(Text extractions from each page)
Start of Block

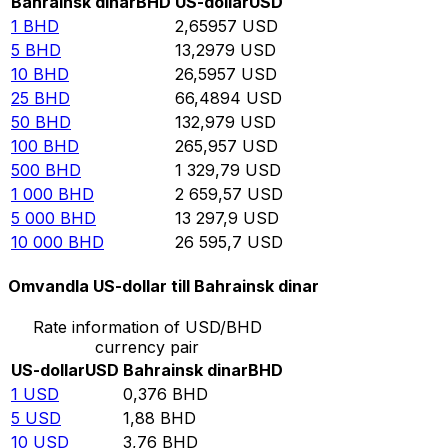
Bahrainsk dinar
BHD
US-dollar
USD
1
BHD
2,65957
USD
5
BHD
13,2979
USD
10
BHD
26,5957
USD
25
BHD
66,4894
USD
50
BHD
132,979
USD
100
BHD
265,957
USD
500
BHD
1 329,79
USD
1 000
BHD
2 659,57
USD
5 000
BHD
13 297,9
USD
10 000
BHD
26 595,7
USD
Omvandla US-dollar till Bahrainsk dinar
Rate information of USD/BHD
currency pair
US-dollar
USD
Bahrainsk dinar
BHD
1
USD
0,376
BHD
5
USD
1,88
BHD
10
USD
3,76
BHD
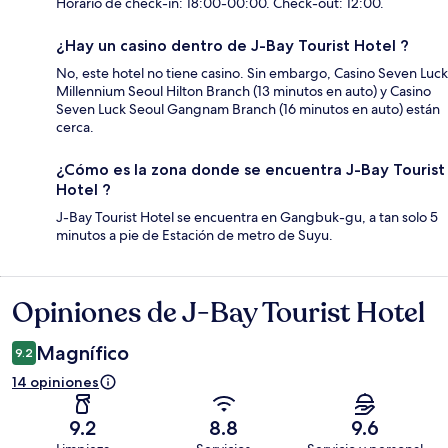
Horario de check-in: 18:00-00:00. Check-out: 12:00.
¿Hay un casino dentro de J-Bay Tourist Hotel ?
No, este hotel no tiene casino. Sin embargo, Casino Seven Luck
Millennium Seoul Hilton Branch (13 minutos en auto) y Casino
Seven Luck Seoul Gangnam Branch (16 minutos en auto) están
cerca.
¿Cómo es la zona donde se encuentra J-Bay Tourist
Hotel ?
J-Bay Tourist Hotel se encuentra en Gangbuk-gu, a tan solo 5
minutos a pie de Estación de metro de Suyu.
Opiniones de J-Bay Tourist Hotel
Opiniones
Magnífico
9.2
14 opiniones
9.2
8.8
9.6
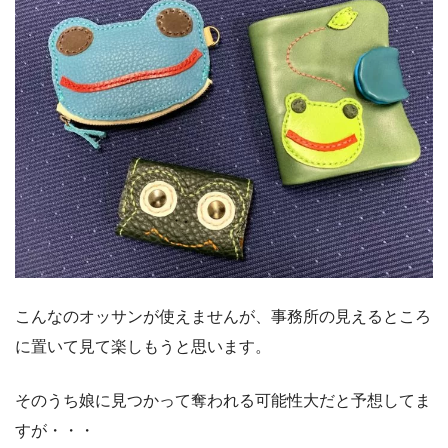
こんなのオッサンが使えませんが、事務所の見えるところ
に置いて見て楽しもうと思います。
そのうち娘に見つかって奪われる可能性大だと予想してま
すが・・・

End of Block

YOUR GOAL:
Switch each "BHD" in the items above to "BD" and write out all the items again with everything else unchanged. Leave the pictures out of your answer.

ANSWER BOX:
Bahrainsk dinar
BD
US-dollar
USD
1
BD
2,65957
USD
5
BD
13,2979
USD
10
BD
26,5957
USD
25
BD
66,4894
USD
50
BD
132,979
USD
100
BD
265,957
USD
500
BD
1 329,79
USD
1 000
BD
2 659,57
USD
5 000
BD
13 297,9
USD
10 000
BD
26 595,7
USD
Omvandla US-dollar till Bahrainsk dinar
Rate information of USD/BD
currency pair
US-dollar
USD
Bahrainsk dinar
BD
1
USD
0,376
BD
5
USD
1,88
BD
10
USD
3,76
BD
Horario de check-in: 18:00-00:00. Check-out: 12:00.
¿Hay un casino dentro de J-Bay Tourist Hotel ?
No, este hotel no tiene casino. Sin embargo, Casino Seven Luck
Millennium Seoul Hilton Branch (13 minutos en auto) y Casino
Seven Luck Seoul Gangnam Branch (16 minutos en auto) están
cerca.
¿Cómo es la zona donde se encuentra J-Bay Tourist
Hotel ?
J-Bay Tourist Hotel se encuentra en Gangbuk-gu, a tan solo 5
minutos a pie de Estación de metro de Suyu.
Opiniones de J-Bay Tourist Hotel
Opiniones
Magnífico
9.2
14 opiniones
9.2
8.8
9.6
こんなのオッサンが使えませんが、事務所の見えるところ
に置いて見て楽しもうと思います。
そのうち娘に見つかって奪われる可能性大だと予想してま
すが・・・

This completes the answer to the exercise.